Is Stress Making You Fat?
Before you reach for the junk food after a rough day at the office, chew on this: A new study found that overweight people gain more when stressed by work.
The American Journal of Epidemiology published a study about the association of stress and weight gain. The research analyzed 1,355 men and women in the U.S., assessing their body mass index (BMI) for multiple domains of psychosocial stress related to work, personal relationships, life constraints, and finances, according to the study abstract.
Both overweight men and women tended to put on the pounds from job-related demands and difficulty paying bills, but women also saw weight gain from family-related matters.
Among men with high baseline BMI, weight gain was associated with increasing level of stress related to job-related demands, lack of skill discretion, lack of decision authority, and difficulty paying bills.

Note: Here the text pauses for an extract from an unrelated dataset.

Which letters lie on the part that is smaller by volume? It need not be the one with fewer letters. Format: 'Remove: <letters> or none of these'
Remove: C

Among women with high baseline body mass index, weight gain was associated with job-related demands, perceived constraints in life, strain in relationships to family, and difficulty paying bills.
The research concluded that addressing psychosocial stress could limit weight gain among overweight and obese men and women.
“This tells us that periods of stress, like we are experiencing right now with the economic decline, can lead to even more weight gain among those who already have a weight problem,” lead author Jason Block, a faculty member at Harvard Medical School, told USA TODAY. “And weight-loss programs should incorporate stress-reduction techniques as part of their plans to help people lose weight more successfully.”